Extracted page text data:

--- START ---

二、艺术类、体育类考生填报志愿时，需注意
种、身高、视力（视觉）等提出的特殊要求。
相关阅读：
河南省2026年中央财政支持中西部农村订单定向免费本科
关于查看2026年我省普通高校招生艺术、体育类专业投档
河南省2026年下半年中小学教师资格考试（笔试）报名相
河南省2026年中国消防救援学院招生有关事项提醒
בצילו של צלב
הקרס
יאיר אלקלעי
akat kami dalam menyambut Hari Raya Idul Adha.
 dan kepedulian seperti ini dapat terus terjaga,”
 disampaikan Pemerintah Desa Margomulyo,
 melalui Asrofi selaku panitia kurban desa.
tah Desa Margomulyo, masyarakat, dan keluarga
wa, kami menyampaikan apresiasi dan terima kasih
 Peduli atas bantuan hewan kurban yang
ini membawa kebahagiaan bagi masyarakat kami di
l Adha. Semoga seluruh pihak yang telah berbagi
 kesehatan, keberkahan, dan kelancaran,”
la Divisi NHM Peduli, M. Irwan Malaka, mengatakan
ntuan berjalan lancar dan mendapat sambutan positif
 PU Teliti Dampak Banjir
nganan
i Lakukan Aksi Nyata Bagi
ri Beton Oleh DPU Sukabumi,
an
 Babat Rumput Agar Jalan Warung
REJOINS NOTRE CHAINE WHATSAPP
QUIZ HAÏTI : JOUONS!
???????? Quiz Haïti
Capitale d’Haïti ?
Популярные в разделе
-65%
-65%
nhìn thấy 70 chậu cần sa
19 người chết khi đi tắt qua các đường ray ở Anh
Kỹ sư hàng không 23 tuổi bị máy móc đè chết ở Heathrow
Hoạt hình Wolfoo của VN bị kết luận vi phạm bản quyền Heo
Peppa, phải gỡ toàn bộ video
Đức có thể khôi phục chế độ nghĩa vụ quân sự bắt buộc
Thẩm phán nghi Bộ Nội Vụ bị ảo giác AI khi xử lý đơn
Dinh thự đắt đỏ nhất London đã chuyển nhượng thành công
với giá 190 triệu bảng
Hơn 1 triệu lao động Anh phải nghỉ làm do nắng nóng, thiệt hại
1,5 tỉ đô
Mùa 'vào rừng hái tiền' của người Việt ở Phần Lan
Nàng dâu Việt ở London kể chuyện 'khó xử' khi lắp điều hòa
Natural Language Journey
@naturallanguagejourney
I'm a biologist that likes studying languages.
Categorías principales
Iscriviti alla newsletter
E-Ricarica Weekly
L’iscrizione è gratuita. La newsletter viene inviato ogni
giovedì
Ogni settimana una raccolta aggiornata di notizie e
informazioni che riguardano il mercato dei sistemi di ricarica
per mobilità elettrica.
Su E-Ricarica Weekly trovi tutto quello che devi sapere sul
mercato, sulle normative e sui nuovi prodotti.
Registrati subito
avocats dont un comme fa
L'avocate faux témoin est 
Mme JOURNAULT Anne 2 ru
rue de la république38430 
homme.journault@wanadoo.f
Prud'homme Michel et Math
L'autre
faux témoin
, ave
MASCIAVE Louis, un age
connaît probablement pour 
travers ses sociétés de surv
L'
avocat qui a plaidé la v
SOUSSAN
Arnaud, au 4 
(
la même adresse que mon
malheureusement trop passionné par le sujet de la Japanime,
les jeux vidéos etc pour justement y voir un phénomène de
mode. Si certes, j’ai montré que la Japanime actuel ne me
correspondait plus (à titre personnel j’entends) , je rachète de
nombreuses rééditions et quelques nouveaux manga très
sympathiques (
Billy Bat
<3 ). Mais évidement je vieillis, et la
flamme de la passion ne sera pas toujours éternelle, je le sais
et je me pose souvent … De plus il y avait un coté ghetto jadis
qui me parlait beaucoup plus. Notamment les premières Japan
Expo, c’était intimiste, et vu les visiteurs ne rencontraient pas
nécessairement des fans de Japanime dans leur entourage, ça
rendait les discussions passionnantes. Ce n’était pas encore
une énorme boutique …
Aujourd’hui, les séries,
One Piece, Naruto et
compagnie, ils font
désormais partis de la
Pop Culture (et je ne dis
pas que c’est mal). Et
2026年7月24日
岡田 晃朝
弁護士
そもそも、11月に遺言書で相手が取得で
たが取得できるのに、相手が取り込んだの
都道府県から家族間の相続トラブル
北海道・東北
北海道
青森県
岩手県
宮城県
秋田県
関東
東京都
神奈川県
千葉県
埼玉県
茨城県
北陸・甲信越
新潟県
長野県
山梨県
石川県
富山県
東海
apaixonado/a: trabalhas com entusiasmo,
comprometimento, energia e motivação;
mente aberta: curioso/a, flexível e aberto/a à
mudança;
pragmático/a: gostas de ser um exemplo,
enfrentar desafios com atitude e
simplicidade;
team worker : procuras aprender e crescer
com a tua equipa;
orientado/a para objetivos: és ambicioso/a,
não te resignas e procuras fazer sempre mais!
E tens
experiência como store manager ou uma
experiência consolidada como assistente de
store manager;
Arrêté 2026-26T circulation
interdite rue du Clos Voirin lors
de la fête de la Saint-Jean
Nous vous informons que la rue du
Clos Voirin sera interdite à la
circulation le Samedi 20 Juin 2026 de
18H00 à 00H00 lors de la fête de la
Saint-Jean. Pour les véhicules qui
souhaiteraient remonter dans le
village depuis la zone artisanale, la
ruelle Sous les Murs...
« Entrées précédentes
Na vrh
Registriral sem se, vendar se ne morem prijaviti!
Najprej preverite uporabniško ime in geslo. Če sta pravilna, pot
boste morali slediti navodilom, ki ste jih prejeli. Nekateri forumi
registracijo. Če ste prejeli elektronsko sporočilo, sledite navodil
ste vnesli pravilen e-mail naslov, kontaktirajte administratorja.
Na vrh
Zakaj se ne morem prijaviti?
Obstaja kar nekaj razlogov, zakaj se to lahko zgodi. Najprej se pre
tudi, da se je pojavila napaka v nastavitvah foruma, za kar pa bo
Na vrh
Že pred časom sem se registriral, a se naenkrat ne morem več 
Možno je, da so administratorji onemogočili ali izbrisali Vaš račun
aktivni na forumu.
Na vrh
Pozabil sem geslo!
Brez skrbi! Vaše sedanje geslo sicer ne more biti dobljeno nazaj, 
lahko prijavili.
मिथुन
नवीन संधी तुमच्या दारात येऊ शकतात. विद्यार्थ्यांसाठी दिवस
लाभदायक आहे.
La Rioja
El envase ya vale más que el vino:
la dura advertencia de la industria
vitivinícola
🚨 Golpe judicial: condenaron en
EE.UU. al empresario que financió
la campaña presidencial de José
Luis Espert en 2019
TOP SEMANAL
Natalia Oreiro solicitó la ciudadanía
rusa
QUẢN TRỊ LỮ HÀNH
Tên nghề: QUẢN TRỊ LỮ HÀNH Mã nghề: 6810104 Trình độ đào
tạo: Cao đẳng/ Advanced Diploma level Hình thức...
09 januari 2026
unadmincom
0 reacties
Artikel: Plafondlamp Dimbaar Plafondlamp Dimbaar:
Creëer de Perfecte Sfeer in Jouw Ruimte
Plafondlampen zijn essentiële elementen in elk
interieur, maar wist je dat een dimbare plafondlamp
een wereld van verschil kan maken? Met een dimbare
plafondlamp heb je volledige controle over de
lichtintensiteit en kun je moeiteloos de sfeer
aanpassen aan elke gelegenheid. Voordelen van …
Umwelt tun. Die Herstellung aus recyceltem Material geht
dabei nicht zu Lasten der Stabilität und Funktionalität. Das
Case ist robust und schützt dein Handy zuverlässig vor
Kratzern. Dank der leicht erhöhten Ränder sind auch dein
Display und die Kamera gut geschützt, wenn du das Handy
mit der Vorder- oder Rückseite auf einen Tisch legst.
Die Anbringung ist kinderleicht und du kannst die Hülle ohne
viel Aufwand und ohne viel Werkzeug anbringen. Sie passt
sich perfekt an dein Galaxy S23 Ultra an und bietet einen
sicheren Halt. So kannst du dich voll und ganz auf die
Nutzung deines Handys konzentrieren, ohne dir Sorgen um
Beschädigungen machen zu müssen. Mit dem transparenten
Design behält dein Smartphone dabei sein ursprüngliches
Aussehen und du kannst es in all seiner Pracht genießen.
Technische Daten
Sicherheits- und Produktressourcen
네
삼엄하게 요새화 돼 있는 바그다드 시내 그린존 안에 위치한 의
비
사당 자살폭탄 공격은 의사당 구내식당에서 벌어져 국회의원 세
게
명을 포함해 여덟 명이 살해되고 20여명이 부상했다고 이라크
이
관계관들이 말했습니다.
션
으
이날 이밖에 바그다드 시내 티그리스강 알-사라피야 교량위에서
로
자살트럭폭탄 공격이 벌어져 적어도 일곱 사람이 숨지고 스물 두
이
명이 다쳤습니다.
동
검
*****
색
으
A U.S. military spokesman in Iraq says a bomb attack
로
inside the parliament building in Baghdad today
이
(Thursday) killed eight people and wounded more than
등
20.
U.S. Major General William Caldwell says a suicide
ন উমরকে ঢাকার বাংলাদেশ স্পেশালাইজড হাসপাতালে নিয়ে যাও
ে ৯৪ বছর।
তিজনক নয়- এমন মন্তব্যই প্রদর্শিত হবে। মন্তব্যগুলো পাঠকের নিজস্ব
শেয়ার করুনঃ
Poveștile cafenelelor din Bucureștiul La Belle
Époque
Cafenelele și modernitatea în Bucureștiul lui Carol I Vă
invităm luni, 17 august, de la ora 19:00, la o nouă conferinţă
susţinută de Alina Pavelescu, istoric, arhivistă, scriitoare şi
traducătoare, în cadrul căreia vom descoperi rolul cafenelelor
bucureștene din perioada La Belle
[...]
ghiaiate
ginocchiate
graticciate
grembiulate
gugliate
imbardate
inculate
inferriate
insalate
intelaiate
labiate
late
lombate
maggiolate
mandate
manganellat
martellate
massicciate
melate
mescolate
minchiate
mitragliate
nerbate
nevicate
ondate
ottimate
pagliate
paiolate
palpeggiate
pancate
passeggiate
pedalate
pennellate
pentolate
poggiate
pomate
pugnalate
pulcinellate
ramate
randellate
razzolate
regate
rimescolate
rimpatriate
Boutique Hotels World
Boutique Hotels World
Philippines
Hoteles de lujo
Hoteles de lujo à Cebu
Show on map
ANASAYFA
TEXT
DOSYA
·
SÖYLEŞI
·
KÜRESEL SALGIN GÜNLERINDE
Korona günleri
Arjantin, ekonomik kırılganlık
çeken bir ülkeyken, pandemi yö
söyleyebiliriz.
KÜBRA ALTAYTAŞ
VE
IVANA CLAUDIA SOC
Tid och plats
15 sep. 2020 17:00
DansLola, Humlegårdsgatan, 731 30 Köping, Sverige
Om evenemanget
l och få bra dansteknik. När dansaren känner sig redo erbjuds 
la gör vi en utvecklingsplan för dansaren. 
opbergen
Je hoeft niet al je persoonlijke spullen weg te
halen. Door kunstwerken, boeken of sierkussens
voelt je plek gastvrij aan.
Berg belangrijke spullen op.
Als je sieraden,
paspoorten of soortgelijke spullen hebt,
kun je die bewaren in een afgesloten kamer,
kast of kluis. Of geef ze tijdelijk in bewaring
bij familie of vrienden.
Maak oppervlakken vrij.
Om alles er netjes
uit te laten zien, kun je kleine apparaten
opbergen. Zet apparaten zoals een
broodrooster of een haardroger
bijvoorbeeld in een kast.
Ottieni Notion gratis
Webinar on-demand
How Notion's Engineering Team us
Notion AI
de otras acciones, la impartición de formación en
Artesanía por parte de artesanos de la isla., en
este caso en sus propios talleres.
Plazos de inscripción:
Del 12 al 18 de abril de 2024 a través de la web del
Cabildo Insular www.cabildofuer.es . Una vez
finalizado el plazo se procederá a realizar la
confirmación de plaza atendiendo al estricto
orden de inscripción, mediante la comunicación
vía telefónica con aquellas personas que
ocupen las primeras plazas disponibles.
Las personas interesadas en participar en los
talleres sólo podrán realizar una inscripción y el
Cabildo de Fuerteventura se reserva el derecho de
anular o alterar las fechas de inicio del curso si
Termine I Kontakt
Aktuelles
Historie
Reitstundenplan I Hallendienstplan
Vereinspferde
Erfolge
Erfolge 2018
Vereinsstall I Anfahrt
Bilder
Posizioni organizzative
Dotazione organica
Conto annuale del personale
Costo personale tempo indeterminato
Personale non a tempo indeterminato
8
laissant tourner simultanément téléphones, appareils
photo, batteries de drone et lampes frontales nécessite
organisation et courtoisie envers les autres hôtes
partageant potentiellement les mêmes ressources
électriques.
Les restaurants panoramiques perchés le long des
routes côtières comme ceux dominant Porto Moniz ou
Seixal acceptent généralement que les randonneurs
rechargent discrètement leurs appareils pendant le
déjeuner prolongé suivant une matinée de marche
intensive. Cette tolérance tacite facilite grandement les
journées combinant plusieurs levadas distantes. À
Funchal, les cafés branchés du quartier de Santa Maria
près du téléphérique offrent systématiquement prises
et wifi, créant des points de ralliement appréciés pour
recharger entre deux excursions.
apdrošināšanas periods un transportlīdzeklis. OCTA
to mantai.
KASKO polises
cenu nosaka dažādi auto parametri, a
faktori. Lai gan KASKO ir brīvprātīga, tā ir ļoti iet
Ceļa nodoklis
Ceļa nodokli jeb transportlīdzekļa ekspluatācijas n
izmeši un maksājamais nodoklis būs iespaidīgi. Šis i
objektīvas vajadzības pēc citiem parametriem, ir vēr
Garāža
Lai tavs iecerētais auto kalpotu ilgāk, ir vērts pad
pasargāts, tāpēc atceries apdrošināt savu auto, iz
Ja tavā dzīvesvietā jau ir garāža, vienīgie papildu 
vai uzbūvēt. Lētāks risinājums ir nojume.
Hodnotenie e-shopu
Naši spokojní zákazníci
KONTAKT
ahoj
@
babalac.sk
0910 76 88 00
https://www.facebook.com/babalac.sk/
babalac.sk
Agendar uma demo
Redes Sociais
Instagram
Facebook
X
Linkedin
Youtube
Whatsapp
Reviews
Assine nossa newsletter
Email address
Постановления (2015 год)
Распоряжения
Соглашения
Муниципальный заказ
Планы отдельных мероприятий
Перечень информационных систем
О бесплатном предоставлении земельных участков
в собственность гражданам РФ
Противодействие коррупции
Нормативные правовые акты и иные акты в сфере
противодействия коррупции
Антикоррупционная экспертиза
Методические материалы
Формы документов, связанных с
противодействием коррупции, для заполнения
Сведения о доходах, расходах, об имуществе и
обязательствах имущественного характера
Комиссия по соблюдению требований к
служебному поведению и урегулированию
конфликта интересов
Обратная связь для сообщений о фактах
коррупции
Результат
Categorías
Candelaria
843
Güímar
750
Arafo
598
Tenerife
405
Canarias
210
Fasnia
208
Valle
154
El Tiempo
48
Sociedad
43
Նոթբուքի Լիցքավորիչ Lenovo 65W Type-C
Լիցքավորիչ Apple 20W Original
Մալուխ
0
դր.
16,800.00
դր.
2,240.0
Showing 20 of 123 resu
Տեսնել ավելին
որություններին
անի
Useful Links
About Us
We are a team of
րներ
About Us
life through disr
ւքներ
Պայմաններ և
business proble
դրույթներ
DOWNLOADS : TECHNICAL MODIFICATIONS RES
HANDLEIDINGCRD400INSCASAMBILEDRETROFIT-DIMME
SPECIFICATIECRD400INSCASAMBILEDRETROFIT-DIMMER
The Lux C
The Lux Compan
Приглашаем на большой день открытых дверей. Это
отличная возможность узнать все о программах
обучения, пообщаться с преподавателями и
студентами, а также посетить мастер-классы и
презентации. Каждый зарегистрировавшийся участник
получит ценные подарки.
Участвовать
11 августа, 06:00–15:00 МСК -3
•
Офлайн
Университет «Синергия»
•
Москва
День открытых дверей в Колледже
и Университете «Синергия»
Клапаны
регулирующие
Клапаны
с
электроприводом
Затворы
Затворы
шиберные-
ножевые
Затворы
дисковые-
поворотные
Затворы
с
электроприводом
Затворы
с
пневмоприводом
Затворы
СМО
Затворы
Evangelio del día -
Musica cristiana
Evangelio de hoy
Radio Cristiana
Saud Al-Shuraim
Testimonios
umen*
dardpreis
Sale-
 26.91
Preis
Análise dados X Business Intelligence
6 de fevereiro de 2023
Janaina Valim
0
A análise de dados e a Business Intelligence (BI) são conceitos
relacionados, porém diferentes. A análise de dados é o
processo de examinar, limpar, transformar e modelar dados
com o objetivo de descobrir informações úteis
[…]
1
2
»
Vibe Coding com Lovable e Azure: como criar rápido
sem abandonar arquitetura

--- END ---

### Directions
Recast the lines as a JSON list of strings, one per line, starting at the first line of the rows and ending at the line that contains "disampaikan Pemerintah Desa". Include both of those lines and leave out any blank lines.

### Answer to the exercise
[
  "二、艺术类、体育类考生填报志愿时，需注意",
  "种、身高、视力（视觉）等提出的特殊要求。",
  "相关阅读：",
  "河南省2026年中央财政支持中西部农村订单定向免费本科",
  "关于查看2026年我省普通高校招生艺术、体育类专业投档",
  "河南省2026年下半年中小学教师资格考试（笔试）报名相",
  "河南省2026年中国消防救援学院招生有关事项提醒",
  "בצילו של צלב",
  "הקרס",
  "יאיר אלקלעי",
  "akat kami dalam menyambut Hari Raya Idul Adha.",
  " dan kepedulian seperti ini dapat terus terjaga,”",
  " disampaikan Pemerintah Desa Margomulyo,"
]